Personal information
- Full name: David Darcy
- Born: 11 August 1943
- Died: 1 August 2020 (aged 76)
- Original team: Sunshine YCW (CYMSFA)
- Height: 188 cm (6 ft 2 in)
- Weight: 83 kg (183 lb)
- Position: Key position defender

Playing career^{1}
- Years: Club / Games (Goals)
- 1963–1966, 1968–1971: Footscray / 133 (47)
- 1967, 1972–1973: South Adelaide / 44

Coaching career
- Years: Club / Games (W–L–D)
- 1972–1974: South Adelaide / 64 (16–48–0)
- ^{1} Playing statistics correct to the end of 1971.

= David Darcy =

Australian rules footballer and coach (1943–2020)

David Darcy (11 August 1943 – 1 August 2020) was an Australian rules footballer who played for Footscray in the Victorian Football League (VFL) during the 1960s. Darcy also played for and coached South Adelaide in the South Australian National Football League (SANFL).

==Career==

Darcy was recruited from Sunshine YCW, a junior club in the CYMS Football Association (CYMSFA). David initially spent four seasons at from 1963 to 1966, before a work transfer sent him to Adelaide, South Australia in 1967.

He started his career at half forward but in his second season moved to defence where he excelled. As a key position defender he went on to represent Victoria on four occasions.

Darcy chose the South Adelaide Panthers but Footscray initially refused to clear him to play.

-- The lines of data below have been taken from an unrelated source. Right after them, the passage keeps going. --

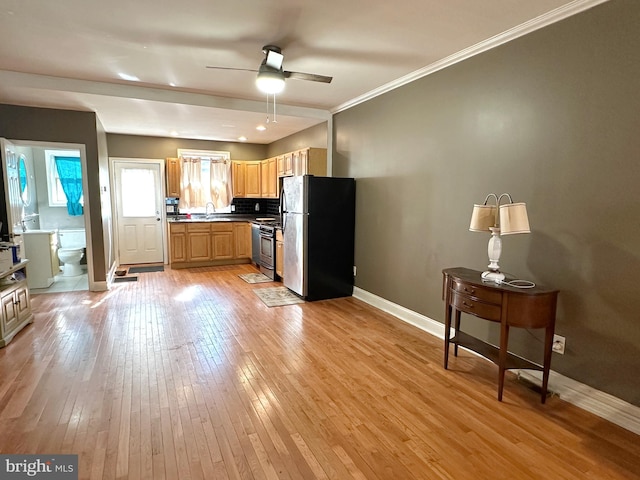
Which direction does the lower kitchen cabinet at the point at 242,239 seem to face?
toward the camera

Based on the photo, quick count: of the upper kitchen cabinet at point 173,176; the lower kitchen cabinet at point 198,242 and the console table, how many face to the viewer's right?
0

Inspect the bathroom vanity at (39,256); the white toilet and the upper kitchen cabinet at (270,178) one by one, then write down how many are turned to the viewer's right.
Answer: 1

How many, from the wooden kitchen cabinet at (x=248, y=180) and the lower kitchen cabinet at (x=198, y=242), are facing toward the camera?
2

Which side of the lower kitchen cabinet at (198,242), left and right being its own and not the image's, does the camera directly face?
front

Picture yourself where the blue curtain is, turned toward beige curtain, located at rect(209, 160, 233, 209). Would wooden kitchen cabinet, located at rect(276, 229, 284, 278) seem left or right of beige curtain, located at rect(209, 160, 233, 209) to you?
right

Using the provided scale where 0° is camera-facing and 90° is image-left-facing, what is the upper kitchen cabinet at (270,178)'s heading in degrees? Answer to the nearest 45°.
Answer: approximately 45°

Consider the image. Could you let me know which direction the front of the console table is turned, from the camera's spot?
facing the viewer and to the left of the viewer

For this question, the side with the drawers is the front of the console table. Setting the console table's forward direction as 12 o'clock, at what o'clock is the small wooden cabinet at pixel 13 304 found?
The small wooden cabinet is roughly at 1 o'clock from the console table.

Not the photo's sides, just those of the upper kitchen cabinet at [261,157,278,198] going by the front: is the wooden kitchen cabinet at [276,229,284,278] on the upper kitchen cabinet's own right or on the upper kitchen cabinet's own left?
on the upper kitchen cabinet's own left

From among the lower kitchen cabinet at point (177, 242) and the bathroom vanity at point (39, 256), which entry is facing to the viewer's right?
the bathroom vanity

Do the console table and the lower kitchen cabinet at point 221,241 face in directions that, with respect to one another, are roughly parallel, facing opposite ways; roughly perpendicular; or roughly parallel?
roughly perpendicular

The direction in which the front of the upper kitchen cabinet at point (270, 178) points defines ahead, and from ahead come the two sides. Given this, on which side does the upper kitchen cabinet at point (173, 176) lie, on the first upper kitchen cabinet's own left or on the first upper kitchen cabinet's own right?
on the first upper kitchen cabinet's own right

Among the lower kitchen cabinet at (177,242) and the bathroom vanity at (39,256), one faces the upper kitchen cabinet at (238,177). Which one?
the bathroom vanity

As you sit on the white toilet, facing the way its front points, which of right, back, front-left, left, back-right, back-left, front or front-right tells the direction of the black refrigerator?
front-left
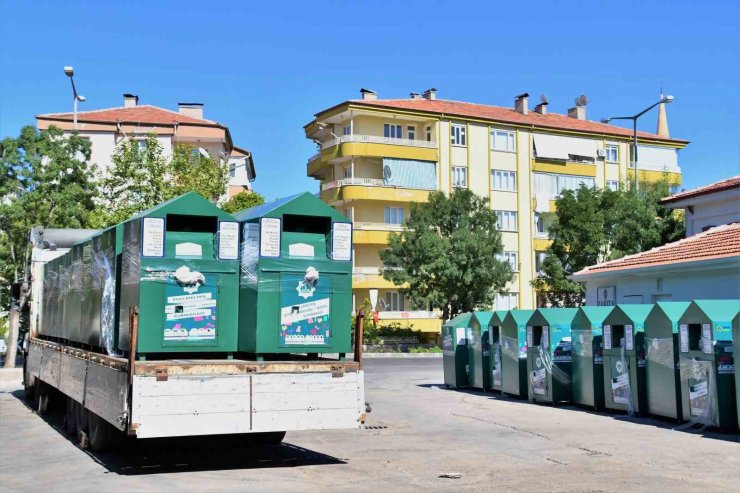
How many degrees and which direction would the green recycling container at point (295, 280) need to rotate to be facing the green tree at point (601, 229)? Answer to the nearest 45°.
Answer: approximately 135° to its left

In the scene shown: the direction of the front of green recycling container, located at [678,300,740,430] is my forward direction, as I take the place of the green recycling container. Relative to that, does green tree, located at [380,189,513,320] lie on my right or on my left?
on my right

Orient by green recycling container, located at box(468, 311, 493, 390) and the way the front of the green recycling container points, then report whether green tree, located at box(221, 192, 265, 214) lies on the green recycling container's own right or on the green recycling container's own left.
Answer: on the green recycling container's own right

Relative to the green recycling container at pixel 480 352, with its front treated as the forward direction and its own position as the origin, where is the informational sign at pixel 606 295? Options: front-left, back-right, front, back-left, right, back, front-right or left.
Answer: back

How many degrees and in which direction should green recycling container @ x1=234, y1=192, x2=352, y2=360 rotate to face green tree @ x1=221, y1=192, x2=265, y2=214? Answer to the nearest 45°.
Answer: approximately 180°

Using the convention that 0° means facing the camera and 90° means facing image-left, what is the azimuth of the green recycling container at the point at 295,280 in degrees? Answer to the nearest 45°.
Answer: approximately 0°

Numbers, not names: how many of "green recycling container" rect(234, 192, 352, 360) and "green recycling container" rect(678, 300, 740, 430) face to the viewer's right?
0

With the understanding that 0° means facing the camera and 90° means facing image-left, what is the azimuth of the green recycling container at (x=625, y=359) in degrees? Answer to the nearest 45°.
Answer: approximately 45°

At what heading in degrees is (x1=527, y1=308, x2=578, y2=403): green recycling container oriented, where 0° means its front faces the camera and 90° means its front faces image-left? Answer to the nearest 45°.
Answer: approximately 45°

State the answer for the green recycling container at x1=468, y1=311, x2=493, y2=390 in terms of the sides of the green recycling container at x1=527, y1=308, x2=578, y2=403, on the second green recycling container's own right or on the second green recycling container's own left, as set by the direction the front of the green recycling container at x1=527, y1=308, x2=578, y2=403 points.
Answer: on the second green recycling container's own right

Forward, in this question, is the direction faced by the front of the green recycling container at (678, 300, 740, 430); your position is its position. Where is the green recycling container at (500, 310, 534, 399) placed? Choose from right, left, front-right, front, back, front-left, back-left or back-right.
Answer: right
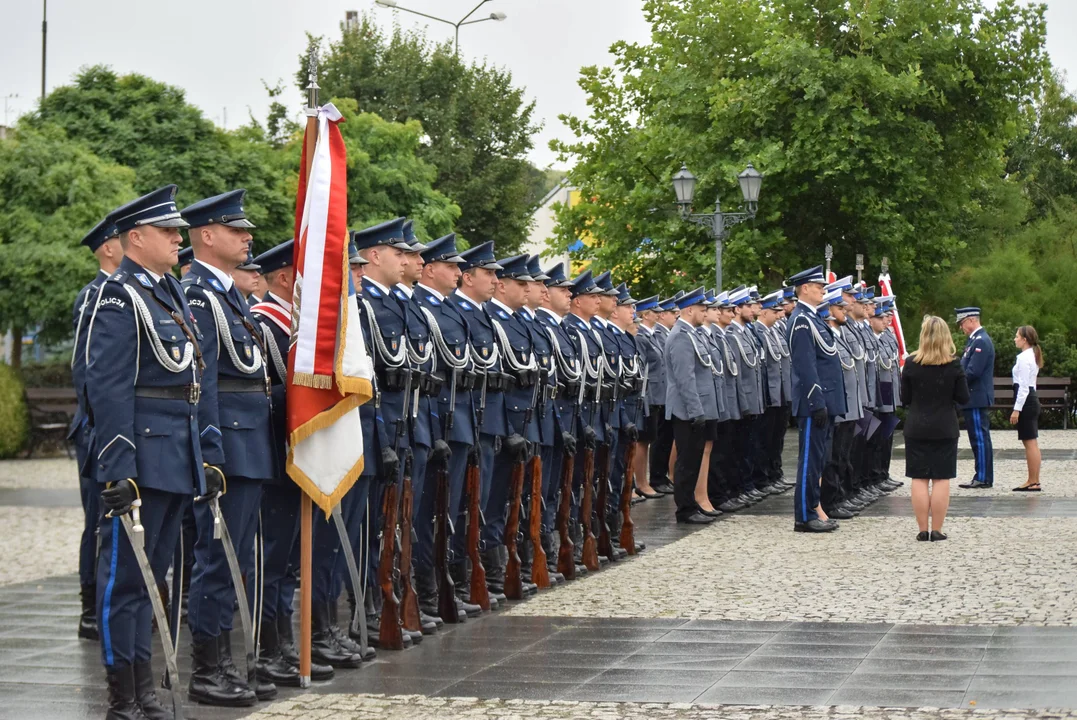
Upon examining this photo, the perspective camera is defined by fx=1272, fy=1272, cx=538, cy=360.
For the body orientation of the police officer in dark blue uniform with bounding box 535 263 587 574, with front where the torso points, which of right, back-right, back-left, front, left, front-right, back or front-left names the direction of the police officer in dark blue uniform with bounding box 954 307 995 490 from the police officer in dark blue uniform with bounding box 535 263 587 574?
left

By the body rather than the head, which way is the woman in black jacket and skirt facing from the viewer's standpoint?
away from the camera

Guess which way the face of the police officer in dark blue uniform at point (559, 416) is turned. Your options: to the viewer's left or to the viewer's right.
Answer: to the viewer's right

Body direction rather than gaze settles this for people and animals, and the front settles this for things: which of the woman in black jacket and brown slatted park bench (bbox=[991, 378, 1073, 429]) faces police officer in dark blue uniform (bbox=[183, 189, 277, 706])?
the wooden bench

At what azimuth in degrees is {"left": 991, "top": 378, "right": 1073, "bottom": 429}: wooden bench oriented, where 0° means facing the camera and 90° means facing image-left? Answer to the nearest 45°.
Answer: approximately 0°

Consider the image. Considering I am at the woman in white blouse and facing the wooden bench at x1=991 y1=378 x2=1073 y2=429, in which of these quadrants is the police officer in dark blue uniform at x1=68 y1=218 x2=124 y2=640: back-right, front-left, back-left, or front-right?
back-left

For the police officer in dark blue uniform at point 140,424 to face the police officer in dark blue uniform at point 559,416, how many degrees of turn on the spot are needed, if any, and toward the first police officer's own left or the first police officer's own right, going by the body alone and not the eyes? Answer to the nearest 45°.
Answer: approximately 90° to the first police officer's own left

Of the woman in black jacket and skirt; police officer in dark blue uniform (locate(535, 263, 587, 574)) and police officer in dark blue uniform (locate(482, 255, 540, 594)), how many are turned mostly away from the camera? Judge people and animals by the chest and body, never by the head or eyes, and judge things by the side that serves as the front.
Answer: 1

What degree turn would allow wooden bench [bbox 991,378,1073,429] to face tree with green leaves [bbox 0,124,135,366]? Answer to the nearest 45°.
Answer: approximately 45° to its right

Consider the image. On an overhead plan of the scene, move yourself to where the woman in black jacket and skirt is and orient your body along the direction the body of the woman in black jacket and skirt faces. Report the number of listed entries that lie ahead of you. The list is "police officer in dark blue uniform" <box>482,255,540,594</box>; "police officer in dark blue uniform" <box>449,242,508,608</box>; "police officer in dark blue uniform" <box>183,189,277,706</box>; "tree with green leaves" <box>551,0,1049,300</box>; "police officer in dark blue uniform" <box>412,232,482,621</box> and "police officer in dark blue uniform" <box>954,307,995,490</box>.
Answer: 2
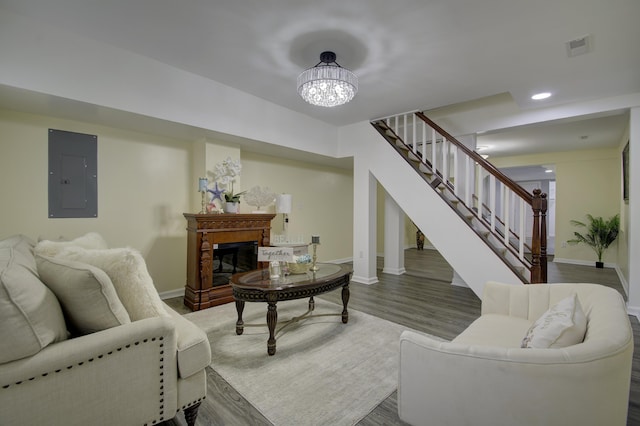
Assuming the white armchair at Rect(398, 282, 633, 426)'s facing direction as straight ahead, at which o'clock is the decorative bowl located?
The decorative bowl is roughly at 1 o'clock from the white armchair.

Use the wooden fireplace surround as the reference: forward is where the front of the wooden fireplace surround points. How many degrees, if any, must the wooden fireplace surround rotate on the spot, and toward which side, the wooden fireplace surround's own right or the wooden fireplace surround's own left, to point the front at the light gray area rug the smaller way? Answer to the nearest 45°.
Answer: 0° — it already faces it

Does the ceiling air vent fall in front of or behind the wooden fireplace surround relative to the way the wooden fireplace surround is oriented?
in front

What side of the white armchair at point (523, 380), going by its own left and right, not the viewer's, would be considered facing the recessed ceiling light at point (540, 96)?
right

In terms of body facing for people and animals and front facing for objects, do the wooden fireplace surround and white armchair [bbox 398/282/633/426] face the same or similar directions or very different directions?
very different directions

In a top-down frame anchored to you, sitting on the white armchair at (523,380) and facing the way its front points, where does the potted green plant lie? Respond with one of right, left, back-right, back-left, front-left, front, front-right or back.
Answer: right

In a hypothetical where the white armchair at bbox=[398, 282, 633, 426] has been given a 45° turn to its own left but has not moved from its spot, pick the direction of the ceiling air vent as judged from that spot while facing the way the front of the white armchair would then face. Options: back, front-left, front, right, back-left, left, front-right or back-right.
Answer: back-right

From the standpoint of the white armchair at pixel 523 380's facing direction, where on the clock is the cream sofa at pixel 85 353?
The cream sofa is roughly at 11 o'clock from the white armchair.

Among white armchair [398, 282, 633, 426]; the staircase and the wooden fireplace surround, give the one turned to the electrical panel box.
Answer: the white armchair

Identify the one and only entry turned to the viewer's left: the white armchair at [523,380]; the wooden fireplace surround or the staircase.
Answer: the white armchair

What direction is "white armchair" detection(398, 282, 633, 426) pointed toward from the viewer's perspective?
to the viewer's left

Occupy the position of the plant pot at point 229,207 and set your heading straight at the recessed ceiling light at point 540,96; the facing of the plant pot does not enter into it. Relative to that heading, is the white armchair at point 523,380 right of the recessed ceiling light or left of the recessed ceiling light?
right

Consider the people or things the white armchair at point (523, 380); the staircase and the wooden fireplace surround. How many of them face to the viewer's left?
1

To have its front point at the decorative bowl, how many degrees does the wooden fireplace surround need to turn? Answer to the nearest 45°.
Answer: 0° — it already faces it
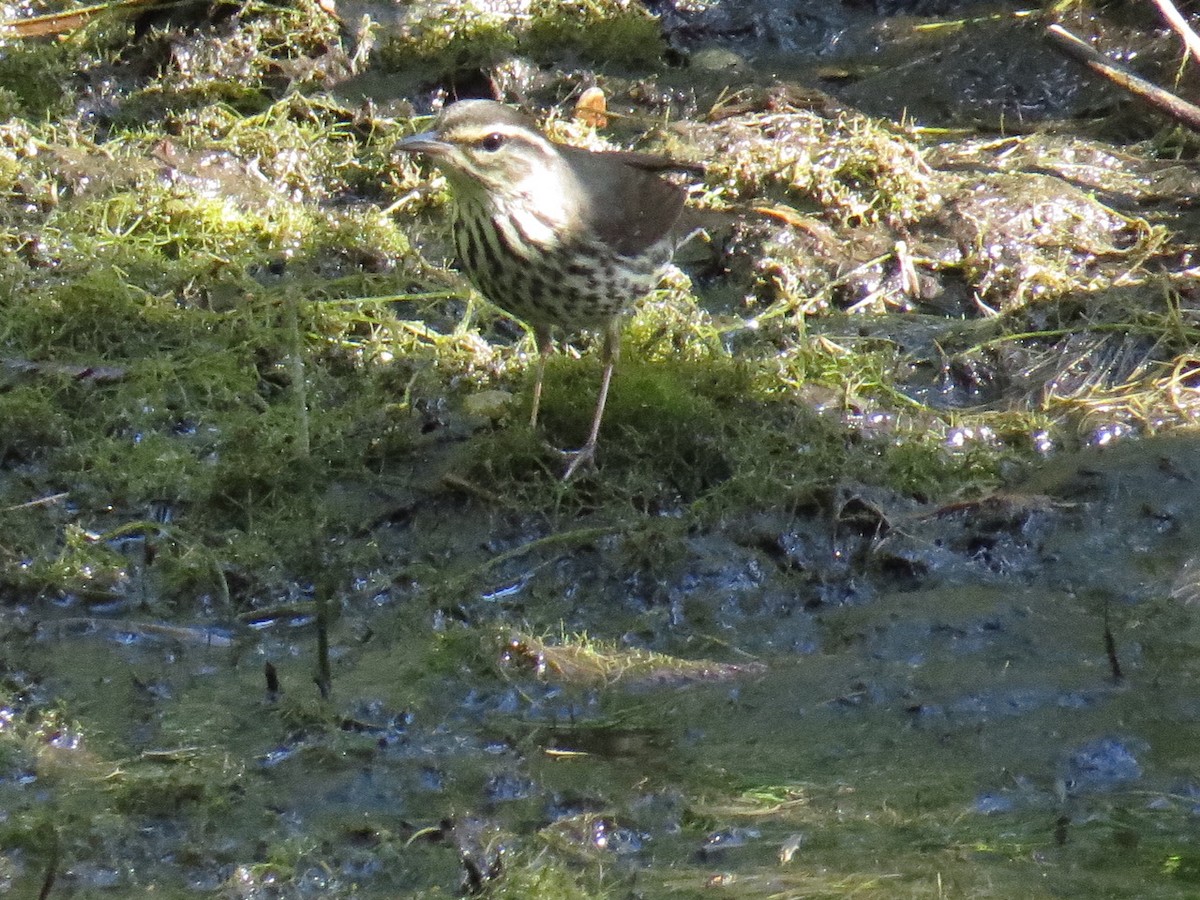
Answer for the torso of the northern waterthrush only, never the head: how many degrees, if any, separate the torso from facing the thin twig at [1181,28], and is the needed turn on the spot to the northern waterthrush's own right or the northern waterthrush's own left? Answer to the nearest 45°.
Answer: approximately 180°

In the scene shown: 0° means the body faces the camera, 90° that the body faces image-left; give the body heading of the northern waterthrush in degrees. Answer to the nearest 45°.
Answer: approximately 45°

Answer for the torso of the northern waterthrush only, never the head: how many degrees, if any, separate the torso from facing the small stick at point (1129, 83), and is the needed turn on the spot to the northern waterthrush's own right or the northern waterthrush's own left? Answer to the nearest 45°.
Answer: approximately 180°
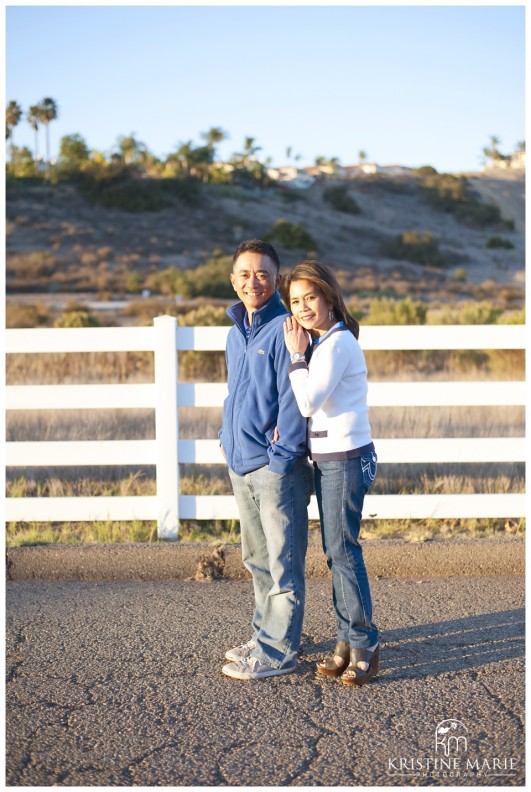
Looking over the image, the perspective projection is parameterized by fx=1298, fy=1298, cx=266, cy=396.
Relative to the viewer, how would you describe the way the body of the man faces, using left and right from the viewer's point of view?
facing the viewer and to the left of the viewer

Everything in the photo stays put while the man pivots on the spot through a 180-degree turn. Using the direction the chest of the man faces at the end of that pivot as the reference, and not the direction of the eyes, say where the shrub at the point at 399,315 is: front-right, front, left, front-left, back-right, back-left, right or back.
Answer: front-left

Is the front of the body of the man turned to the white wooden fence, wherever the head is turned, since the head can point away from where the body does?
no

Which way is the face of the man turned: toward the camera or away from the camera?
toward the camera

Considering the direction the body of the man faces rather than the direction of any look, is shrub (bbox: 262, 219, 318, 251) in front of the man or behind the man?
behind
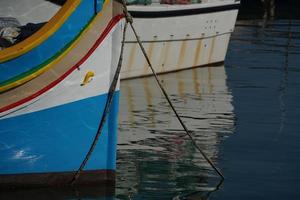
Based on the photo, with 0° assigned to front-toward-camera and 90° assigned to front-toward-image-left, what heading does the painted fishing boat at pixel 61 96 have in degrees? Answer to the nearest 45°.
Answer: approximately 270°
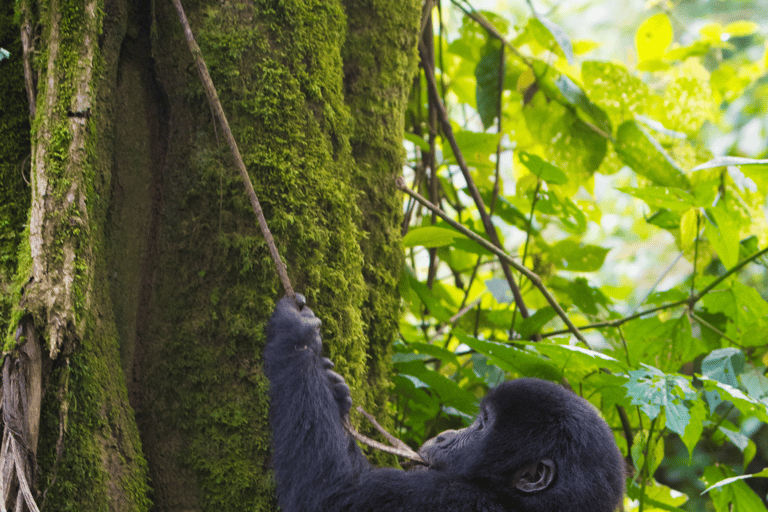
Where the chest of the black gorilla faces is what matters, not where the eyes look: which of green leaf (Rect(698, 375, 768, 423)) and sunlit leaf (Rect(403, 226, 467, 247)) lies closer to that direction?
the sunlit leaf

Once the approval came through, he had an outstanding year with the Panthers where he would finish third in the Magarey Medal from only 11 games.

Darcy transferred back to Melbourne in 1968 and returned to play with Footscray until 1971.

On his return to the Panthers he was selected as captain-coach for the 1972 and 1973 seasons, and became outright coach in 1974.

Darcy was the father of former player and current football commentator Luke Darcy and the grandfather of current Western Bulldogs player Sam Darcy.